## About this task
Every line in the records below with the string "handleError" needs to be copied out.

## Given entries

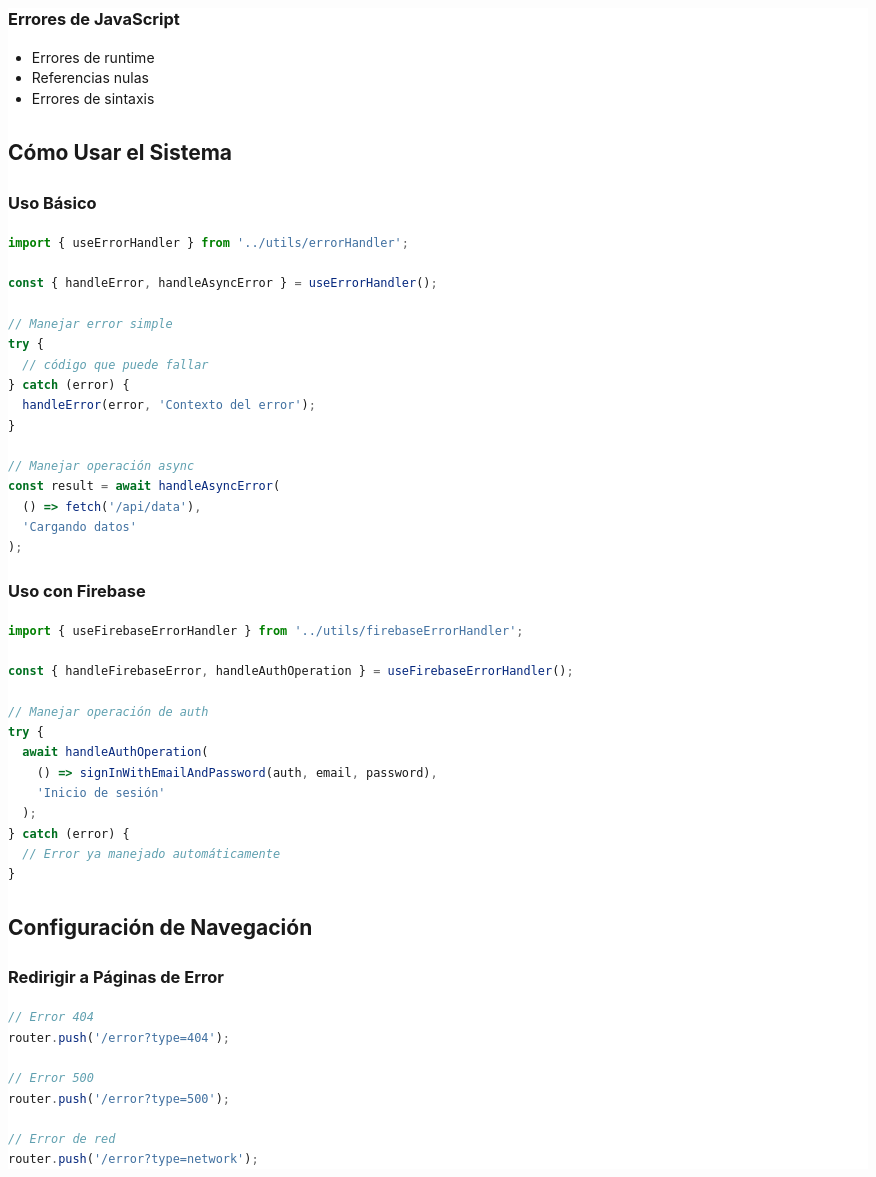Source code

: ### Errores de JavaScript
- Errores de runtime
- Referencias nulas
- Errores de sintaxis

## Cómo Usar el Sistema

### Uso Básico
```javascript
import { useErrorHandler } from '../utils/errorHandler';

const { handleError, handleAsyncError } = useErrorHandler();

// Manejar error simple
try {
  // código que puede fallar
} catch (error) {
  handleError(error, 'Contexto del error');
}

// Manejar operación async
const result = await handleAsyncError(
  () => fetch('/api/data'),
  'Cargando datos'
);
```

### Uso con Firebase
```javascript
import { useFirebaseErrorHandler } from '../utils/firebaseErrorHandler';

const { handleFirebaseError, handleAuthOperation } = useFirebaseErrorHandler();

// Manejar operación de auth
try {
  await handleAuthOperation(
    () => signInWithEmailAndPassword(auth, email, password),
    'Inicio de sesión'
  );
} catch (error) {
  // Error ya manejado automáticamente
}
```

## Configuración de Navegación

### Redirigir a Páginas de Error
```javascript
// Error 404
router.push('/error?type=404');

// Error 500
router.push('/error?type=500');

// Error de red
router.push('/error?type=network');
```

## Response box
const { handleError, handleAsyncError } = useErrorHandler();
  handleError(error, 'Contexto del error');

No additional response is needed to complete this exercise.